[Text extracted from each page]
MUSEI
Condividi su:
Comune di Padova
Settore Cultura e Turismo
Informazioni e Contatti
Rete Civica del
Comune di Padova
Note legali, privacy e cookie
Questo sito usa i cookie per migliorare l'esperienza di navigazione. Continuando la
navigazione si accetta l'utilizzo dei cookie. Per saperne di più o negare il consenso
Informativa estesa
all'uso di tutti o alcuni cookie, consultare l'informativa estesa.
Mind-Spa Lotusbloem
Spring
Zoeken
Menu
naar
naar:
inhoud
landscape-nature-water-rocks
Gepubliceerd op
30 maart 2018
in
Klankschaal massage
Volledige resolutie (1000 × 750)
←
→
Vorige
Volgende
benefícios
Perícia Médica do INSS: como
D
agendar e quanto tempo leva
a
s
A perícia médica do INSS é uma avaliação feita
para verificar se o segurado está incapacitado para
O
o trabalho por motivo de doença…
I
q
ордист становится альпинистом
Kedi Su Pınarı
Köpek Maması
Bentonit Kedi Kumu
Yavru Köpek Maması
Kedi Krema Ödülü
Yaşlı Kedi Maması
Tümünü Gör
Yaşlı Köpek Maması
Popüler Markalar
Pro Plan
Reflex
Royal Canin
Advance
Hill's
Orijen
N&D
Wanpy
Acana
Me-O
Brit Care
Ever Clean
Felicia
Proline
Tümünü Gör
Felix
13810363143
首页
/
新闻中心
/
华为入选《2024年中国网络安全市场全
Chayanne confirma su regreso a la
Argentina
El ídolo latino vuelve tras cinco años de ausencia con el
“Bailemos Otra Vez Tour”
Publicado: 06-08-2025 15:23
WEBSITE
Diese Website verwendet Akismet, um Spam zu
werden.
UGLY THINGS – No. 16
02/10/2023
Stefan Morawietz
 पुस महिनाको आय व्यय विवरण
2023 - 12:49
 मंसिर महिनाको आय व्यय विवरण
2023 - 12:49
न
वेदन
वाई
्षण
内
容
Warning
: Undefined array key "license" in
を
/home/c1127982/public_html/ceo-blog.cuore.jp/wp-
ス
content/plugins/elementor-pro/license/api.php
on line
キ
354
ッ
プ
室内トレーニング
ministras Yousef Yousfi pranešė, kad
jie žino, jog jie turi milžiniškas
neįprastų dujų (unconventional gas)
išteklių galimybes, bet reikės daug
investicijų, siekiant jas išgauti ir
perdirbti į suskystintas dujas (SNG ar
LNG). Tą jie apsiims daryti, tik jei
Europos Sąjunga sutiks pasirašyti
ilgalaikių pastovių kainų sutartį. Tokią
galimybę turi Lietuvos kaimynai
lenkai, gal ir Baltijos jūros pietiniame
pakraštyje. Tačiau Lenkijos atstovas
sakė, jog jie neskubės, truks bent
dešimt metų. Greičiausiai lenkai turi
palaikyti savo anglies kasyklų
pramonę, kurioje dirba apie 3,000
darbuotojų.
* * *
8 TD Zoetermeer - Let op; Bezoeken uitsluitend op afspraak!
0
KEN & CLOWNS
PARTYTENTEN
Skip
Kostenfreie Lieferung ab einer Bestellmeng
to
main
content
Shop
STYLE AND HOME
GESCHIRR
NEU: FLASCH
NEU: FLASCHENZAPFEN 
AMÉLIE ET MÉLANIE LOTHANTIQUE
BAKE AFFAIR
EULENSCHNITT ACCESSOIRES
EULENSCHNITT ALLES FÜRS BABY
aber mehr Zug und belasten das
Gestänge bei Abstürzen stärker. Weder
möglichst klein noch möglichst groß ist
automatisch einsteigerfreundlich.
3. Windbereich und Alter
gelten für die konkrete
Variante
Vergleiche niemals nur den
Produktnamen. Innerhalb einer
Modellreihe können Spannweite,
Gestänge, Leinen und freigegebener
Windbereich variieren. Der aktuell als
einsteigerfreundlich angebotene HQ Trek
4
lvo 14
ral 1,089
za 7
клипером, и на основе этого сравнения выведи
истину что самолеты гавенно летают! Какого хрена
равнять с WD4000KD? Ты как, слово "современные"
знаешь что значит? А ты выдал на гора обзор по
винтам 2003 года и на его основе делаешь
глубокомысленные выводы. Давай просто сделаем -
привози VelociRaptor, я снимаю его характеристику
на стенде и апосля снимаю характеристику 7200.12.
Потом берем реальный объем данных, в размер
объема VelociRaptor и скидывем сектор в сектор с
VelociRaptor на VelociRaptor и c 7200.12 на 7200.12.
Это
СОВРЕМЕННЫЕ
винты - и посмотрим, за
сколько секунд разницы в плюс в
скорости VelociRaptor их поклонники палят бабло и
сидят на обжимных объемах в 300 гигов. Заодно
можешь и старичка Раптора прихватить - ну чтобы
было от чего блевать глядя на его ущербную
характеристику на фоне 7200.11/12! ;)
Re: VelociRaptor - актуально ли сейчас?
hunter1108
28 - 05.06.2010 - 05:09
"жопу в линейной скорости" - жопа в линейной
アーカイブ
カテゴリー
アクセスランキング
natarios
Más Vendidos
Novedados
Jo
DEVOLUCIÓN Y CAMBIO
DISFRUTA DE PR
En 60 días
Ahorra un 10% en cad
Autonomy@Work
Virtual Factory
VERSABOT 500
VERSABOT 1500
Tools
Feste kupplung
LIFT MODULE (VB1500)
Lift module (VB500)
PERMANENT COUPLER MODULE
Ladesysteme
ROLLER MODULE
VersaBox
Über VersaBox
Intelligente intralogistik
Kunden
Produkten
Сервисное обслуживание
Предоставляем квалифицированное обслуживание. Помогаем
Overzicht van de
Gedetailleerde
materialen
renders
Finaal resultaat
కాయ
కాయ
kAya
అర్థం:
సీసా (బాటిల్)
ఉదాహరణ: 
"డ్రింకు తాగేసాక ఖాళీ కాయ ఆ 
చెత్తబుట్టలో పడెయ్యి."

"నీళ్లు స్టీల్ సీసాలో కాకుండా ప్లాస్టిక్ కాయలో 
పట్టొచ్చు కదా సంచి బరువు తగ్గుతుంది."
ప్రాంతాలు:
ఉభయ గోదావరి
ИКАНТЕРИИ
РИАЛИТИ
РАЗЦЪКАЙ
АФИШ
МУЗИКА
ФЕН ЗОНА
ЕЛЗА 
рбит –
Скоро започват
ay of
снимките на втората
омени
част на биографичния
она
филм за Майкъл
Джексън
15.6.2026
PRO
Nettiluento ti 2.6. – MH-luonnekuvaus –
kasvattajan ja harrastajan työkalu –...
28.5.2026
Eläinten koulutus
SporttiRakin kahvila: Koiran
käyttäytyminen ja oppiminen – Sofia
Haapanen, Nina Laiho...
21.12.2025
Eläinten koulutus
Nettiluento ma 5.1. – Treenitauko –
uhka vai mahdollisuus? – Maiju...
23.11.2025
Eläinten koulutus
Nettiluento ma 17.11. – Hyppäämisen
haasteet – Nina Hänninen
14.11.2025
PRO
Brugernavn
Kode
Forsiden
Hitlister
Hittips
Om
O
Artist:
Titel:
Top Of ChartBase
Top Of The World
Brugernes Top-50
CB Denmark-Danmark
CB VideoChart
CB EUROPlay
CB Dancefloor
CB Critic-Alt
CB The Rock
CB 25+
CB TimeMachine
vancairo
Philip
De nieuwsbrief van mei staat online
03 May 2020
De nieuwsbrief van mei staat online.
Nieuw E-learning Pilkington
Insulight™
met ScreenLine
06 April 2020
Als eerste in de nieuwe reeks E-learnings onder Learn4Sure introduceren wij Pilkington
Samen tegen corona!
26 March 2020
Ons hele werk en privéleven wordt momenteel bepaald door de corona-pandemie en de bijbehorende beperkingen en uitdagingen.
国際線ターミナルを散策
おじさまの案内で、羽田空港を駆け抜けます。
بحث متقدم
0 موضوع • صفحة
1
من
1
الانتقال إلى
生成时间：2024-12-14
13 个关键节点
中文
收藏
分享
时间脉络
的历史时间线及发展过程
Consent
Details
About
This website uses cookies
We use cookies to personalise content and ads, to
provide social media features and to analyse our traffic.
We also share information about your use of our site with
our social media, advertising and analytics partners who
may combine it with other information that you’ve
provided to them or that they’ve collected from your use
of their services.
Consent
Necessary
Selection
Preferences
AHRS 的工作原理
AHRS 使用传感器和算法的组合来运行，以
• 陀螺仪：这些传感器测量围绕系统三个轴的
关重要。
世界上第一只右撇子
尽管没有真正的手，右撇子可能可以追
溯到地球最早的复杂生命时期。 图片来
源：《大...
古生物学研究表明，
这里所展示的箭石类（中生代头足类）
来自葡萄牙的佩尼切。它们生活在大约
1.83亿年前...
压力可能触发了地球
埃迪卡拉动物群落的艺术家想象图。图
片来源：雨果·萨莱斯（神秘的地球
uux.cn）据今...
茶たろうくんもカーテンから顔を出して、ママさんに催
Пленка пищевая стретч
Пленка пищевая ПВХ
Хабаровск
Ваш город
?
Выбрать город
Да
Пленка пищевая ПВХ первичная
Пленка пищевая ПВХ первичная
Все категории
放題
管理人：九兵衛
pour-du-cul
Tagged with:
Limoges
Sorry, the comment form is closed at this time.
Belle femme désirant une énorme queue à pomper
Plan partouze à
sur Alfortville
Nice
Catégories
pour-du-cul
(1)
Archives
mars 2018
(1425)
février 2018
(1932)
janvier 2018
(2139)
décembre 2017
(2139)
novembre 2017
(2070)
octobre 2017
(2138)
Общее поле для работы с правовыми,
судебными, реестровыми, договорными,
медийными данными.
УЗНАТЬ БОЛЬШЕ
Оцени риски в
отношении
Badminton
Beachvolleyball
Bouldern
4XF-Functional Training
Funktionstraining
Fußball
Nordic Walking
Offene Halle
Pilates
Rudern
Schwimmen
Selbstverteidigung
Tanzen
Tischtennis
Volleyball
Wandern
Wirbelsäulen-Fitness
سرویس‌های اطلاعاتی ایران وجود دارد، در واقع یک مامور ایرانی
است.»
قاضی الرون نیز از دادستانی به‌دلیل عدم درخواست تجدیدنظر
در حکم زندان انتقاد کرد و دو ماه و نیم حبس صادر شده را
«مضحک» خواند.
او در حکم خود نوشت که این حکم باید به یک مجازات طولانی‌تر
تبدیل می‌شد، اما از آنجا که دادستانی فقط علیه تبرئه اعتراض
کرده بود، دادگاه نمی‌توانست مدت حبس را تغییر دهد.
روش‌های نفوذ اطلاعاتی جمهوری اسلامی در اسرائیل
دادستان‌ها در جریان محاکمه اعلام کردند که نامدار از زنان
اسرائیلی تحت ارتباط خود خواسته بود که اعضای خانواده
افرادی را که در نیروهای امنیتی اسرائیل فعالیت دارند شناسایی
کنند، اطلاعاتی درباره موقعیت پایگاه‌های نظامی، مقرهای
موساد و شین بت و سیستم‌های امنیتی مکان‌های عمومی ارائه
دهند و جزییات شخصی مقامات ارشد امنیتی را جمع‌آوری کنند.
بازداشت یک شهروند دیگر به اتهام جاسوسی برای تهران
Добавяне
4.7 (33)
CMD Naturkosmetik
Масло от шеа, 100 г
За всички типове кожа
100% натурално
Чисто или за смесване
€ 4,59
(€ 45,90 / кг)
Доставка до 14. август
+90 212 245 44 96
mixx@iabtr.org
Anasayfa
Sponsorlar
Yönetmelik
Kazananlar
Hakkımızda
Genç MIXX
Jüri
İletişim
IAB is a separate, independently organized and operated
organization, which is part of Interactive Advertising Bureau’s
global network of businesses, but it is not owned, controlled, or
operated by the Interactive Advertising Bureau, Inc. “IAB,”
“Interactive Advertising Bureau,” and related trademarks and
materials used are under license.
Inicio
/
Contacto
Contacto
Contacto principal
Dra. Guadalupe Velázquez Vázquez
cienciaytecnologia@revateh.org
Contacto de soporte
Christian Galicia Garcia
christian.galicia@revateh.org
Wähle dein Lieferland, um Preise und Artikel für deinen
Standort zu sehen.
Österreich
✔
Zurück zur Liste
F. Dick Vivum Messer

The task:
Find every line in the rows above that contains the word "your", and copy each of those lines.

Answer to this task:
We also share information about your use of our site with
provided to them or that they’ve collected from your use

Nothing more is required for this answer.